_Problem description_
Reproduce only the lines in the stretch from the line containing "Technické údaje" through the line containing "А снег-то есть?", substituting "esaurito" for "disponibile" and leaving all else unchanged. Omit the pictures from your answer.

● ● ●

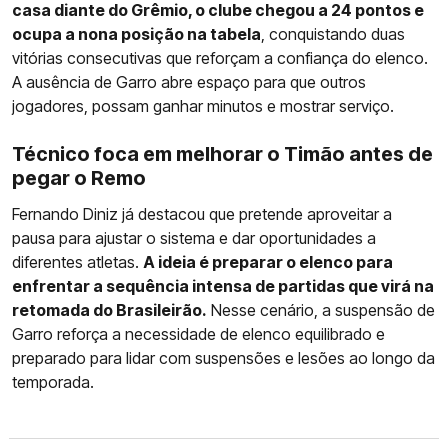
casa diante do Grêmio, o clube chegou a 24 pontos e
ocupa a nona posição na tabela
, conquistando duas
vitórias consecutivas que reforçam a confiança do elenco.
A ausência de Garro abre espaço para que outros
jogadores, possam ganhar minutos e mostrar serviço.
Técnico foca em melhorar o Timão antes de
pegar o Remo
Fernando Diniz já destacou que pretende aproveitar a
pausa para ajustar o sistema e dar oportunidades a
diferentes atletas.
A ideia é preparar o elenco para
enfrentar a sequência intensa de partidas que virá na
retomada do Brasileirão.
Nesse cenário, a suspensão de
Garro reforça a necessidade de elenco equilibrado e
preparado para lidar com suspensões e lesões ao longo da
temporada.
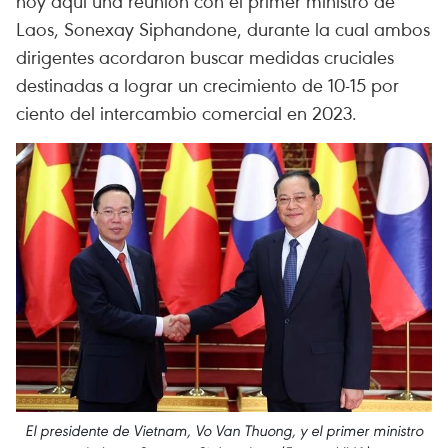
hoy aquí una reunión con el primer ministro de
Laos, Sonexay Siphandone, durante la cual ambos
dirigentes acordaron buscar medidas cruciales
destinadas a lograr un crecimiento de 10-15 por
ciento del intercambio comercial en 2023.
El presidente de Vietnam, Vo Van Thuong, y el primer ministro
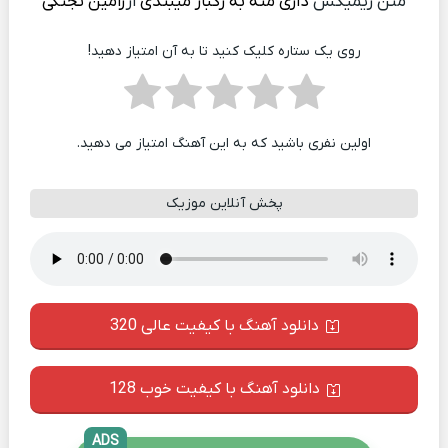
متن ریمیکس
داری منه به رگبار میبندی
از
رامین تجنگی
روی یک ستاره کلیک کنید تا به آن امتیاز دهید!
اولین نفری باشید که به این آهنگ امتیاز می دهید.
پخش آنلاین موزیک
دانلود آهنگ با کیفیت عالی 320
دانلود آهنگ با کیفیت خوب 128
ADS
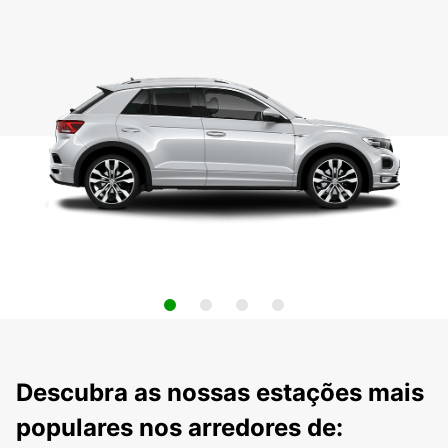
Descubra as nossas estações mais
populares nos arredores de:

● ● ●

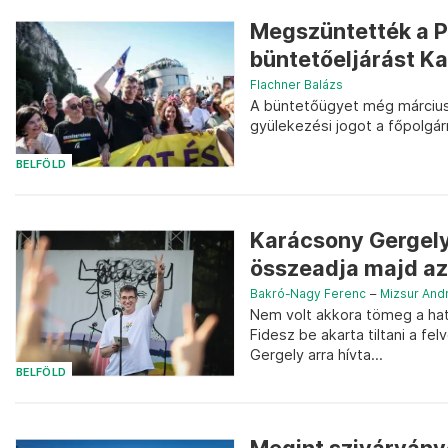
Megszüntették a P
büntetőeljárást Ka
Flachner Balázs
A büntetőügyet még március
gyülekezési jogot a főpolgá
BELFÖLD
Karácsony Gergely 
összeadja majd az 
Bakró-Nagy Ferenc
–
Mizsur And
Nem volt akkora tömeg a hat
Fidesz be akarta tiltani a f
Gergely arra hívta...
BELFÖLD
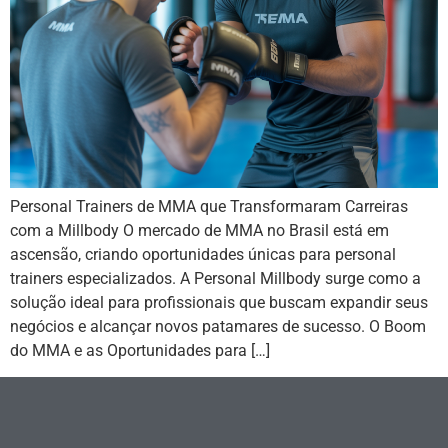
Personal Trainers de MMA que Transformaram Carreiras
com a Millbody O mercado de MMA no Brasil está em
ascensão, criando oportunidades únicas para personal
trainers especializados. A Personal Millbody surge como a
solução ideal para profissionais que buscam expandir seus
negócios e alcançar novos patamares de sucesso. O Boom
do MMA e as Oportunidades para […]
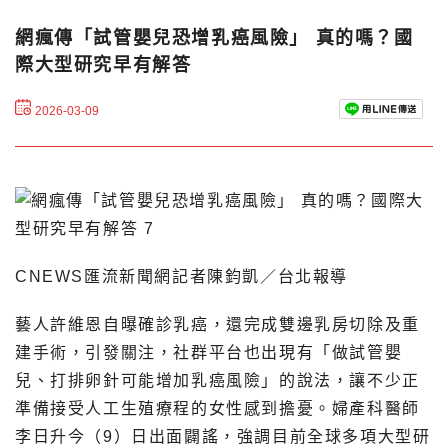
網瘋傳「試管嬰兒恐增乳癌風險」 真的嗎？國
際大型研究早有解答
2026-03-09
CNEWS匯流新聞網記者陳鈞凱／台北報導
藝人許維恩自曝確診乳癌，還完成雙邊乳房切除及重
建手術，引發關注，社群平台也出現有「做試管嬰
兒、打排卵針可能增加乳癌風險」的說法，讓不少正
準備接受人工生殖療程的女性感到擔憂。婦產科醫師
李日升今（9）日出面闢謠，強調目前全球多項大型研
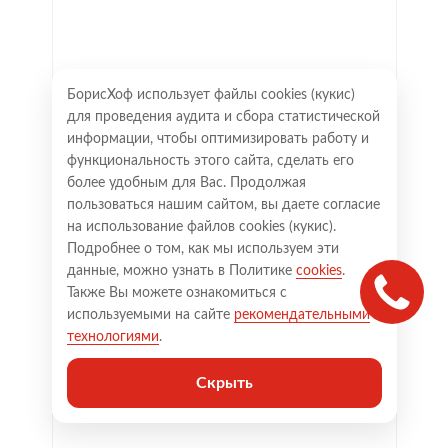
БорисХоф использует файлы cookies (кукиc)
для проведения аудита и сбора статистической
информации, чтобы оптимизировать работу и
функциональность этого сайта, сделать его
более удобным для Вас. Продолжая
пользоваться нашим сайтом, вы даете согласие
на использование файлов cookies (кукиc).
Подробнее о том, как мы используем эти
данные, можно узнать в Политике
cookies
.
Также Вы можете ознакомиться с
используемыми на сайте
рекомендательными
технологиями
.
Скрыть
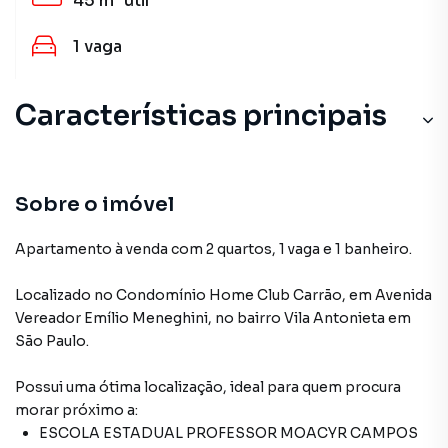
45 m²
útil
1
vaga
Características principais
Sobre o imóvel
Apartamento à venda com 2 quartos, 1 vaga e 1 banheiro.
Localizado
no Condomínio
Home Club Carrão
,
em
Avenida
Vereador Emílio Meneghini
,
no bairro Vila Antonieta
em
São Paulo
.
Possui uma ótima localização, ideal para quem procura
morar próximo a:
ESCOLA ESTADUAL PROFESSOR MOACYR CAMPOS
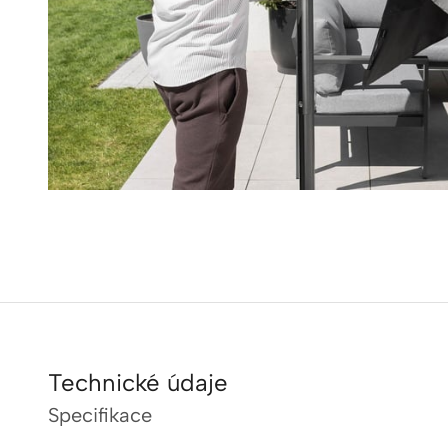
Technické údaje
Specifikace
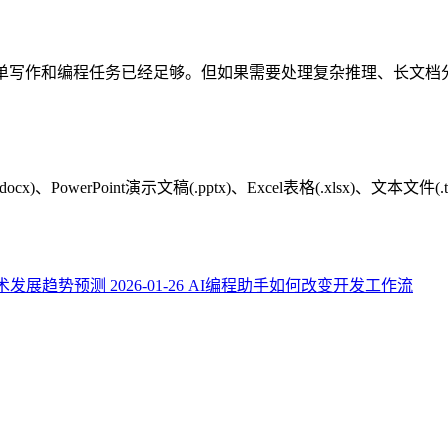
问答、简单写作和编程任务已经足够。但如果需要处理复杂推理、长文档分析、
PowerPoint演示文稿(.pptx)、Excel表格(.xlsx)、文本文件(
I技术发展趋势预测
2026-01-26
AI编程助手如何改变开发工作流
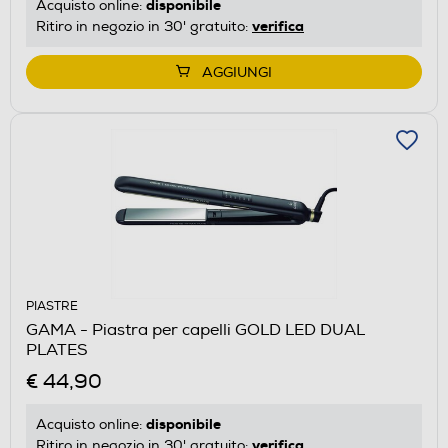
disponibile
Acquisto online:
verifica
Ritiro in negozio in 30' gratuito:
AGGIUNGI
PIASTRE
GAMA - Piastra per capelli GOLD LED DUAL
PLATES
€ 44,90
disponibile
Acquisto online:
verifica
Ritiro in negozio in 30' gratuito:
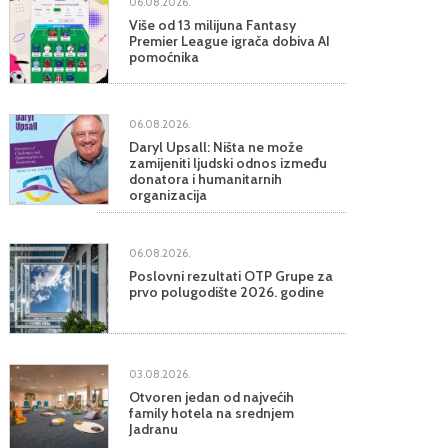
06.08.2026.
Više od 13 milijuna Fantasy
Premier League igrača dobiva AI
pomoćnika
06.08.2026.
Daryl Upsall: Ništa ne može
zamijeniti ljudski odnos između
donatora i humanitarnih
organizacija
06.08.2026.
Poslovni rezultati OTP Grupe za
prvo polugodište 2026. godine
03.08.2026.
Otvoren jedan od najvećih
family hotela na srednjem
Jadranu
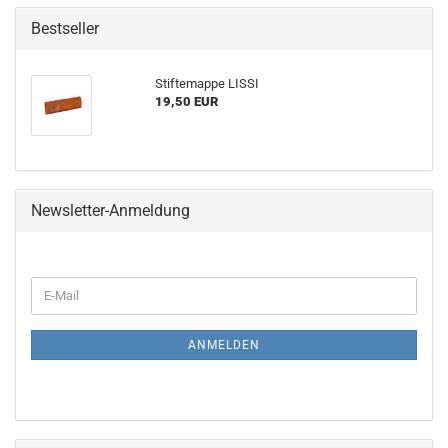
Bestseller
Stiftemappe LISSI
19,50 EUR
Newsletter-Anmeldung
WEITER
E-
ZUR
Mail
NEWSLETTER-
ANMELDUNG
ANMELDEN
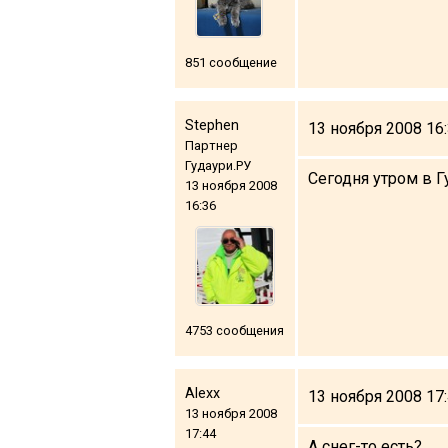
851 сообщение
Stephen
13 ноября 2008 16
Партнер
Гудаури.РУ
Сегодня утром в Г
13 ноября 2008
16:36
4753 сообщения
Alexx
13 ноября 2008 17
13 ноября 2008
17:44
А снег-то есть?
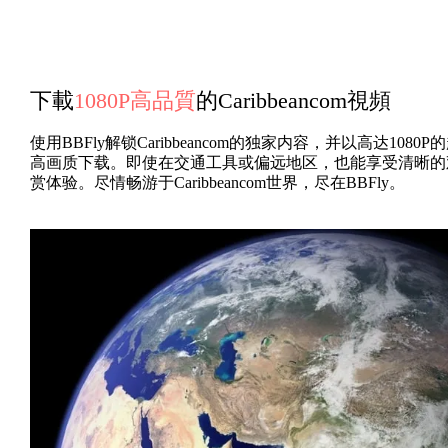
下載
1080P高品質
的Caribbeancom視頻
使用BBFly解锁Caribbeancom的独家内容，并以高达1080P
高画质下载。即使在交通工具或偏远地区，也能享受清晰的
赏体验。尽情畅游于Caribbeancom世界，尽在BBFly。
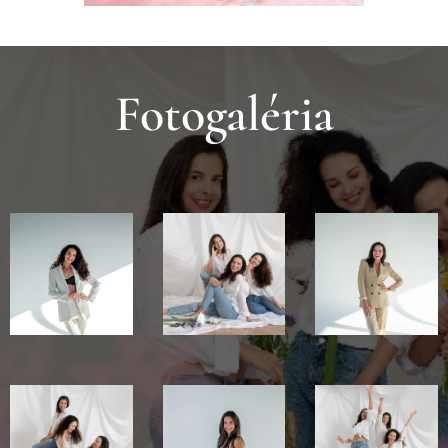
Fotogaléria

● ● ●

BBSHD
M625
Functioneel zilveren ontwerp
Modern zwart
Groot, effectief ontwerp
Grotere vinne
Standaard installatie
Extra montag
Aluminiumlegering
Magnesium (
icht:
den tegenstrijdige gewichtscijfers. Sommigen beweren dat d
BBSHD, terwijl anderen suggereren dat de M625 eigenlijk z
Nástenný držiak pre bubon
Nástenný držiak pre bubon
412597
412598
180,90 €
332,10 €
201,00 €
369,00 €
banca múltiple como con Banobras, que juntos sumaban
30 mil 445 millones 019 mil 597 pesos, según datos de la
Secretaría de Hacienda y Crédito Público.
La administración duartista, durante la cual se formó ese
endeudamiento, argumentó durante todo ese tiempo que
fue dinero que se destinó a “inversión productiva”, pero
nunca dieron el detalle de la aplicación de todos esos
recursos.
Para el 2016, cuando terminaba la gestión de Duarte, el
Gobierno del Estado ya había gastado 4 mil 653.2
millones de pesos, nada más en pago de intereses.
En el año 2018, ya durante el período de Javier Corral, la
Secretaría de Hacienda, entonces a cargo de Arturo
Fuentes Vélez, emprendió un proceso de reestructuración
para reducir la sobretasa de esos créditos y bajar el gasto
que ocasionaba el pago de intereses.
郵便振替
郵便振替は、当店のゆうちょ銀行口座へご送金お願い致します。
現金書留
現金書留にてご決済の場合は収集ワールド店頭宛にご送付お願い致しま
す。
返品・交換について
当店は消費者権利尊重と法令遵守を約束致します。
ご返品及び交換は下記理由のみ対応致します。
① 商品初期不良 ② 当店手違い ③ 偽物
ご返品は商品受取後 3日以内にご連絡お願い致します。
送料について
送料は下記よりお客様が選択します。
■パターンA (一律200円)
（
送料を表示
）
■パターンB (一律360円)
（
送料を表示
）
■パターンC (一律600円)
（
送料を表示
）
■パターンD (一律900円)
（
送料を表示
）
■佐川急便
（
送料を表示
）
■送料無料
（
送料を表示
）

● ● ●

_Exercise answer_
Technické údaje
Specifikace
问答、简单写作和编程任务已经足够。但如果需要处理复杂推理、长文档分析、
PowerPoint演示文稿(.pptx)、Excel表格(.xlsx)、文本文件(
I技术发展趋势预测
2026-01-26
AI编程助手如何改变开发工作流
esaurito
Acquisto online:
verifica
Ritiro in negozio in 30' gratuito:
AGGIUNGI
PIASTRE
GAMA - Piastra per capelli GOLD LED DUAL
PLATES
€ 44,90
esaurito
Acquisto online:
verifica
Ritiro in negozio in 30' gratuito:
06.08.2026.
Više od 13 milijuna Fantasy
Premier League igrača dobiva AI
pomoćnika
06.08.2026.
Daryl Upsall: Ništa ne može
zamijeniti ljudski odnos između
donatora i humanitarnih
organizacija
06.08.2026.
Poslovni rezultati OTP Grupe za
prvo polugodište 2026. godine
03.08.2026.
Otvoren jedan od najvećih
family hotela na srednjem
Jadranu
Bestseller
Stiftemappe LISSI
19,50 EUR
Newsletter-Anmeldung
WEITER
E-
ZUR
Mail
NEWSLETTER-
ANMELDUNG
ANMELDEN
851 сообщение
Stephen
13 ноября 2008 16
Партнер
Гудаури.РУ
Сегодня утром в Г
13 ноября 2008
16:36
4753 сообщения
Alexx
13 ноября 2008 17
13 ноября 2008
17:44
А снег-то есть?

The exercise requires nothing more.